Men, you are allowed to compliment a woman respectfully. This is a WHOLE other subject and maybe you should just Google “complimenting a woman respectfully” if you’re actually interested in knowing if you’re doing it right. When your opinion strays away from the compliment, as in “Gee, I liked your hair better long,” this is not an opinion any woman is interested in hearing. I promise you. What are we supposed to say? “Oh dear me oh my! I should have thought about you before I cut it! I should have realized you wouldn’t look at me like the sex object you were envisioning before I went to Aveda and had them lop off my locks! Hang on while I grow it out in a few minutes!!!!” First of all, we aren’t growing it for you. Second, even if we wanted to please your eye, there is nothing we can do in the moment to change this. Third, it’s loud and clear the current look we have going on is what you consider “less than”, and now we are aware. Fourth, maybe, just maybe that day, we felt frumpy, we felt like we needed a pick me up, and the sassy haircut we just got made us feel like a million bucks- and then your comment arrived.

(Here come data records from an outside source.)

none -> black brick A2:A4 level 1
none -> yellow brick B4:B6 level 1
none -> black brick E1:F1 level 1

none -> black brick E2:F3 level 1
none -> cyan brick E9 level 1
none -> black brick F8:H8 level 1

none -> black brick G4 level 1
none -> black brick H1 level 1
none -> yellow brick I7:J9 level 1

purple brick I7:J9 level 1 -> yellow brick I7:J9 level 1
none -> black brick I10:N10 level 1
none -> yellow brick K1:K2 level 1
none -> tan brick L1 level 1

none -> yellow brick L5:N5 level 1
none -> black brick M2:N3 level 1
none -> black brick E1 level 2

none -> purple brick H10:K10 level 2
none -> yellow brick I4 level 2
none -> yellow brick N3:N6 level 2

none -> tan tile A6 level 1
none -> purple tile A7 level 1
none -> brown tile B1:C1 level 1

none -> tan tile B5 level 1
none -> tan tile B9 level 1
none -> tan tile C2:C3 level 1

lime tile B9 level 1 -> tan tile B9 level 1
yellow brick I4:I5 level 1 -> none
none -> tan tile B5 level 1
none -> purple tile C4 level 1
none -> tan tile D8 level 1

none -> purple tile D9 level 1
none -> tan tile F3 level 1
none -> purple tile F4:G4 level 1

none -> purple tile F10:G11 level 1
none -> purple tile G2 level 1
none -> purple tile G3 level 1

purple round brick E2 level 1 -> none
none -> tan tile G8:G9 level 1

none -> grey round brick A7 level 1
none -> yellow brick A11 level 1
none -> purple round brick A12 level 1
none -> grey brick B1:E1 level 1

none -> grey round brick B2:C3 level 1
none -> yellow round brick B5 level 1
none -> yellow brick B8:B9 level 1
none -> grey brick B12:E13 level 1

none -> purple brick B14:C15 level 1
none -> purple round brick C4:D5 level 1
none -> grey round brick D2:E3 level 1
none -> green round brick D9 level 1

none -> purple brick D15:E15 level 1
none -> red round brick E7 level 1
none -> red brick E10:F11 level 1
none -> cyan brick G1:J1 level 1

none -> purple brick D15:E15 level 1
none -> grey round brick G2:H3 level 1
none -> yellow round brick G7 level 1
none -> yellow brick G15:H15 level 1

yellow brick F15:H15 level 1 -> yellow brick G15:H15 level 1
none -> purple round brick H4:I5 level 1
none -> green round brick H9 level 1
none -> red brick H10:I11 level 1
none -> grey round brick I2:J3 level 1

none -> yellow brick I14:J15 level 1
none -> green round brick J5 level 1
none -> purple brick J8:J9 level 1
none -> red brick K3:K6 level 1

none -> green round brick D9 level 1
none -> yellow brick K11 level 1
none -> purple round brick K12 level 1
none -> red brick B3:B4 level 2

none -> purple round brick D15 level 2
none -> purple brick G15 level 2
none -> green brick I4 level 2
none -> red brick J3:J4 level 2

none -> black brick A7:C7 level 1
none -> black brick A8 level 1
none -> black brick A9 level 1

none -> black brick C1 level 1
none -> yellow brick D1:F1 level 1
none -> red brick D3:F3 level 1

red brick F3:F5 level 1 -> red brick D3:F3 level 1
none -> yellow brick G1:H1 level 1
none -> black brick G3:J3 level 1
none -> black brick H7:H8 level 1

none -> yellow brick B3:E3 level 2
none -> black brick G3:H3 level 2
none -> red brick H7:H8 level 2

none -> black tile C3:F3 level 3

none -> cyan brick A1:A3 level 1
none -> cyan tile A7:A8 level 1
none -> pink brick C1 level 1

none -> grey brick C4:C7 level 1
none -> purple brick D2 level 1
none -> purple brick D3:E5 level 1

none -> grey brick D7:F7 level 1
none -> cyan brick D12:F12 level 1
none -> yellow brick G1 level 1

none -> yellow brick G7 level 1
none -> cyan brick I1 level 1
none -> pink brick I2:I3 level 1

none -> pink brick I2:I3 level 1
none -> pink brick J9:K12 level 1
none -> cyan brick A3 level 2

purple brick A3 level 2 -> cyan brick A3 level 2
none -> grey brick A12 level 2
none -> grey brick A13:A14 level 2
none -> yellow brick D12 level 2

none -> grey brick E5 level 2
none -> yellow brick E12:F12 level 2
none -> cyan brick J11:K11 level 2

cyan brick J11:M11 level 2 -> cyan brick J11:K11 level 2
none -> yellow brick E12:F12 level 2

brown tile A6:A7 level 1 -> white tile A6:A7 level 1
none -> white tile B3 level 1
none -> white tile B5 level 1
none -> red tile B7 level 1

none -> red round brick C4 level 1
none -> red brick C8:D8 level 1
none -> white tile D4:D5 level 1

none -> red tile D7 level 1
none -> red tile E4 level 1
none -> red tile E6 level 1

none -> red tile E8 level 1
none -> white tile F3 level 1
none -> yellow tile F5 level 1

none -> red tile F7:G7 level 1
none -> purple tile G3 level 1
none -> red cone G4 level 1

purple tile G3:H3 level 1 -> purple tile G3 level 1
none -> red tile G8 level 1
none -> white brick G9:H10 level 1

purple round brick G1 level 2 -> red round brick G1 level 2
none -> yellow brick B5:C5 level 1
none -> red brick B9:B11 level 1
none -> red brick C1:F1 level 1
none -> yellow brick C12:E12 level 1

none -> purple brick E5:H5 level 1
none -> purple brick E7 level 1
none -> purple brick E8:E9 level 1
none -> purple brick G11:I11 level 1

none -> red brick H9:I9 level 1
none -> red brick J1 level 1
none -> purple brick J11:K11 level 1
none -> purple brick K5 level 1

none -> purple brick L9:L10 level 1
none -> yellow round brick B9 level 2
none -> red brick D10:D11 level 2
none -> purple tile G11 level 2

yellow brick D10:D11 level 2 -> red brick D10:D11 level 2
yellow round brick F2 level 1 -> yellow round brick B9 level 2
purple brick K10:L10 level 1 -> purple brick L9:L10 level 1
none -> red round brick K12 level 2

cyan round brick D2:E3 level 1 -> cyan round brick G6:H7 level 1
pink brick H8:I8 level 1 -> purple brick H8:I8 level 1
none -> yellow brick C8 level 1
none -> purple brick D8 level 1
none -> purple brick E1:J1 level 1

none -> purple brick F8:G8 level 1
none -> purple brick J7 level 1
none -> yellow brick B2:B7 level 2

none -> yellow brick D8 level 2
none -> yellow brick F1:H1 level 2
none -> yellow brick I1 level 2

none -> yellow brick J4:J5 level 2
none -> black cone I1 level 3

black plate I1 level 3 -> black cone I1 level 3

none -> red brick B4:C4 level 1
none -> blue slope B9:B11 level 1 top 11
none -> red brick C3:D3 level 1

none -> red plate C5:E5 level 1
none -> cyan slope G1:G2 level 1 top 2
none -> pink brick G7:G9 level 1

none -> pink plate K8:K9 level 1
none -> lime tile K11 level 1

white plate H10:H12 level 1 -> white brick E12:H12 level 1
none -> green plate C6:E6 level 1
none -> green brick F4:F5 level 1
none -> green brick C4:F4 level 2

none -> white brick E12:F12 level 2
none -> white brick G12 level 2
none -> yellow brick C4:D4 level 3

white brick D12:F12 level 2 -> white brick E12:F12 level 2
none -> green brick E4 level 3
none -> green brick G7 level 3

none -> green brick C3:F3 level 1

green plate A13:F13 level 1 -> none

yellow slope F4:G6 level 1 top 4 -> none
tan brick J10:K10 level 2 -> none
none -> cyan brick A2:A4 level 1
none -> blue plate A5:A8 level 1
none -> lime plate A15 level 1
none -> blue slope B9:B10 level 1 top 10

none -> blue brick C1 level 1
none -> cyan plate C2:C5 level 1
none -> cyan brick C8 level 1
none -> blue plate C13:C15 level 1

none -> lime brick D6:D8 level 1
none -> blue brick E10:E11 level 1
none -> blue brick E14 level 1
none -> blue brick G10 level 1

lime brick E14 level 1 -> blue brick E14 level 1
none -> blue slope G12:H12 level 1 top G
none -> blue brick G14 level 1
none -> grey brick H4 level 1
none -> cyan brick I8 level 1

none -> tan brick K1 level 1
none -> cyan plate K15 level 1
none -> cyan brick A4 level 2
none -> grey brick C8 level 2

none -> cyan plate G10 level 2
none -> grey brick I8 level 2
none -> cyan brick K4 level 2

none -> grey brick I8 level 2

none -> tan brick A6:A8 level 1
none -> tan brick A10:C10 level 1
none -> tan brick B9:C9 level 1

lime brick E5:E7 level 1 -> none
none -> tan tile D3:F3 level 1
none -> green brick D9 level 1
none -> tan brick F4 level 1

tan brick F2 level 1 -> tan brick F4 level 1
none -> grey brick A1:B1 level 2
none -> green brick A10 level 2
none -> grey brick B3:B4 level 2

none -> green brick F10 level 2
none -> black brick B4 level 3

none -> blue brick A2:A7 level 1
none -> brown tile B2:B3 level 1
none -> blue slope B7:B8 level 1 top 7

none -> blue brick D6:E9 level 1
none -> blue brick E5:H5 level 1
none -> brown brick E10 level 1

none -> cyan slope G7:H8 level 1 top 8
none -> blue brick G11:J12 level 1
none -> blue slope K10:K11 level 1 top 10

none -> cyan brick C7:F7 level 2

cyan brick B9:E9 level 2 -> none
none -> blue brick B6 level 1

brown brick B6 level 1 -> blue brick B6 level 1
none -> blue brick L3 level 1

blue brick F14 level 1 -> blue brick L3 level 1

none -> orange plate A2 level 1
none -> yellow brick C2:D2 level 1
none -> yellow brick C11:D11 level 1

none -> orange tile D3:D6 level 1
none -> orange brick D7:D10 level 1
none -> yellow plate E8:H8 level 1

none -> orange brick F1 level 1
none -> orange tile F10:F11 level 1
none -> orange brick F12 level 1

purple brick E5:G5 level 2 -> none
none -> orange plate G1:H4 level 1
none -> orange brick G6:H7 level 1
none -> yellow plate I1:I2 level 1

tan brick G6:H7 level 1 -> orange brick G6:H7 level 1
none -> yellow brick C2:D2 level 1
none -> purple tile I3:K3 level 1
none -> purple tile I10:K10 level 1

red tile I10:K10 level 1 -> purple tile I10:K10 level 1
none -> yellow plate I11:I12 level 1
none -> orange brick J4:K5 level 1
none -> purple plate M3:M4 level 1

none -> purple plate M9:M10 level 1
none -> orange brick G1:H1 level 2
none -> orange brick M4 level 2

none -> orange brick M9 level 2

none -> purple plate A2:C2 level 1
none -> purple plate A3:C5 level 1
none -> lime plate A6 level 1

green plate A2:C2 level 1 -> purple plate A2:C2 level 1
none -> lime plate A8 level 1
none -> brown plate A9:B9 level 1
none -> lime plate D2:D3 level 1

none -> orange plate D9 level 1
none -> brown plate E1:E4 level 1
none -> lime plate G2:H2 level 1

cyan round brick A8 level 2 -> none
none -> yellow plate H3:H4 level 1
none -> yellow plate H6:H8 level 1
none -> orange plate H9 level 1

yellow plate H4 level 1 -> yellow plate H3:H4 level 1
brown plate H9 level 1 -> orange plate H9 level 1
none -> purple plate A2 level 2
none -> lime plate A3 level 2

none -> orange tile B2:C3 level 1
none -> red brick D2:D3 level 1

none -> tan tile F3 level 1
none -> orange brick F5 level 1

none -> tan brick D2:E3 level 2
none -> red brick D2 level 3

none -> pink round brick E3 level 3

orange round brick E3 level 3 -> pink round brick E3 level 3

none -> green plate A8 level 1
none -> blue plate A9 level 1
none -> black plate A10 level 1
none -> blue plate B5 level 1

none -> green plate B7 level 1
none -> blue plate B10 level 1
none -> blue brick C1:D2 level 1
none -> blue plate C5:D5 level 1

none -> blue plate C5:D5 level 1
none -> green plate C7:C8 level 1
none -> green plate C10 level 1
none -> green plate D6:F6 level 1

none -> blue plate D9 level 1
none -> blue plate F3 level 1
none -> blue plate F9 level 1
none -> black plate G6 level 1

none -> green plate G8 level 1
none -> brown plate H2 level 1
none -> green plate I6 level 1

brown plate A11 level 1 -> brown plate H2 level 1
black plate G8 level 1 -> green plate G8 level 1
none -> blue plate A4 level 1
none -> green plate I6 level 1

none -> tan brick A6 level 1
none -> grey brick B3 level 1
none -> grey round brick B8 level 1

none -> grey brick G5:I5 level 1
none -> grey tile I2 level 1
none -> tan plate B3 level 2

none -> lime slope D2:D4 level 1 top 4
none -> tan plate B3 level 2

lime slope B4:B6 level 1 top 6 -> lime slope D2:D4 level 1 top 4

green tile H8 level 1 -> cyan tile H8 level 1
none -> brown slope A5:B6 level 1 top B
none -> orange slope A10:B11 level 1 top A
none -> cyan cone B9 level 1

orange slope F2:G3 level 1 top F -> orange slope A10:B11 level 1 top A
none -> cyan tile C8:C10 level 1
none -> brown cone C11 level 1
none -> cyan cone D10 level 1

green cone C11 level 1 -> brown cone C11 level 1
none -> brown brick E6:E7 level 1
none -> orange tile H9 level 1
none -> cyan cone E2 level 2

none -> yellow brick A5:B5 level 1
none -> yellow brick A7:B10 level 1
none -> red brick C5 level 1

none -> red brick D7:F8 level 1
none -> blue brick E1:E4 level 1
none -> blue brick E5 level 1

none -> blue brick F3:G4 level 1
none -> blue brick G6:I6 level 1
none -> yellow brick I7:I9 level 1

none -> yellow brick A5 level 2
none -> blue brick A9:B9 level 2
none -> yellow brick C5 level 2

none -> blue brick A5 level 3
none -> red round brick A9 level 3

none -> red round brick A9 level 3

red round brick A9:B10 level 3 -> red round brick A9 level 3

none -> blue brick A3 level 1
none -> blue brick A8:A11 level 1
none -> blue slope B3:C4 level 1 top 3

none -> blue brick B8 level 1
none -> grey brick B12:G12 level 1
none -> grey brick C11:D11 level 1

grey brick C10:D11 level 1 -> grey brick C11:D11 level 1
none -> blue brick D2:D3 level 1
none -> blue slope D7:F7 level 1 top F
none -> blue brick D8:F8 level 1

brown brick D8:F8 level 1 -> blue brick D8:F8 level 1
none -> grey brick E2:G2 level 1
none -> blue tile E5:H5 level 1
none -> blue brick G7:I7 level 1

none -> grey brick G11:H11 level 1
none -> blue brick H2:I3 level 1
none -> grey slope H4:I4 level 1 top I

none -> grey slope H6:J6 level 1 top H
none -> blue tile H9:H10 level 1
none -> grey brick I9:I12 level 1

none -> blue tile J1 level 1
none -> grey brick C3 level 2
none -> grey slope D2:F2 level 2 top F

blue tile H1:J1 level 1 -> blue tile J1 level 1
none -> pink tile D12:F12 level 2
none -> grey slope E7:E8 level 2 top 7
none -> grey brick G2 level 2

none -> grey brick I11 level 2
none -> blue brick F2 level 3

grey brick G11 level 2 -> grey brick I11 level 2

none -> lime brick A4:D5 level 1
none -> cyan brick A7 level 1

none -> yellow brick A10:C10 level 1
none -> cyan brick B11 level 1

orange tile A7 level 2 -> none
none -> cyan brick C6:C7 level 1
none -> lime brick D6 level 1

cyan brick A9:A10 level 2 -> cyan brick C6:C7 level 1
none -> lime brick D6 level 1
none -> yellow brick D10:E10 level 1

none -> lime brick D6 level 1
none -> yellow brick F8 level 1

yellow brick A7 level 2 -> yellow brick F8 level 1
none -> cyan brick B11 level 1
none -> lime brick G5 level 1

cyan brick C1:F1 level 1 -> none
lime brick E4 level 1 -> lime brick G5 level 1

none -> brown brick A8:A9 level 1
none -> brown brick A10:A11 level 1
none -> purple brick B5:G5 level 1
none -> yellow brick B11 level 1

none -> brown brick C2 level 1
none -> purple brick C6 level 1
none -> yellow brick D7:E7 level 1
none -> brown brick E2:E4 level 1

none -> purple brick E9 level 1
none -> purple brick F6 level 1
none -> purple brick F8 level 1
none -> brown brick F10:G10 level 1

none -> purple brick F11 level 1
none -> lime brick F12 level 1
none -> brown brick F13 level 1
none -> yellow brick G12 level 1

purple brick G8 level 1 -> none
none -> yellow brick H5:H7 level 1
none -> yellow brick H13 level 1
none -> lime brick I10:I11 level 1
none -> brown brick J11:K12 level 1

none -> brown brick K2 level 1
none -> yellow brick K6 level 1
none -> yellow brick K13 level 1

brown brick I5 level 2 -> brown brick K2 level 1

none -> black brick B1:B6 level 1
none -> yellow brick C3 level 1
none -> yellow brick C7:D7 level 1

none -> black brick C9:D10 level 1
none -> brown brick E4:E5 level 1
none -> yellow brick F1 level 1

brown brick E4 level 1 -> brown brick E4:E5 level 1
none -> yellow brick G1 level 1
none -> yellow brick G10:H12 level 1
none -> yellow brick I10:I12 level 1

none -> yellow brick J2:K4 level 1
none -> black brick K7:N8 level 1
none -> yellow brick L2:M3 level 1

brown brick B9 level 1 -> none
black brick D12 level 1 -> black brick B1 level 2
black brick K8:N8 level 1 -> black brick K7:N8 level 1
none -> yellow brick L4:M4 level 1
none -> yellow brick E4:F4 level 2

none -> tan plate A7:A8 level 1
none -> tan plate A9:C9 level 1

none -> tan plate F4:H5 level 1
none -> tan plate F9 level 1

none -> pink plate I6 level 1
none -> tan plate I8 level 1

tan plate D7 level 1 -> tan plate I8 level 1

Truthfully, it may surprise you to know that I love my long hair. I even miss it. I think I look good in long hair, and sometimes I do wish it were longer than it is now. That being said, I also have discovered different sides to me with short hair, and I am embracing her and letting her have her time in the sun. Can you please, for the love of God, just keep your opposing opinion to yourself? Maybe compliment my eyes. Or maybe just compliment my writing or photography skills.
When I’m 90 years old, I will want to be with someone who loved me and appreciated me no matter what physical phase I’m going through. If you’re not going to be there when I’m 90, kindly go work on your own physical appearance. Could be that I liked you better without the dad bod. Maybe I thought you were hotter with a thinner face or less wrinkles, I don’t know. By the way, I actually like dad bods, and older men are gorgeous. My point is, know that we all do what we can with what we are given, and we are all striving to be comfortable in the skin we are in. Please contribute positively towards that, and if you cannot, then just remember what your mother taught you:
“If you can’t say something nice, don’t say anything at all.”
Thank you for listening, my male friends especially. Hopefully you get it now.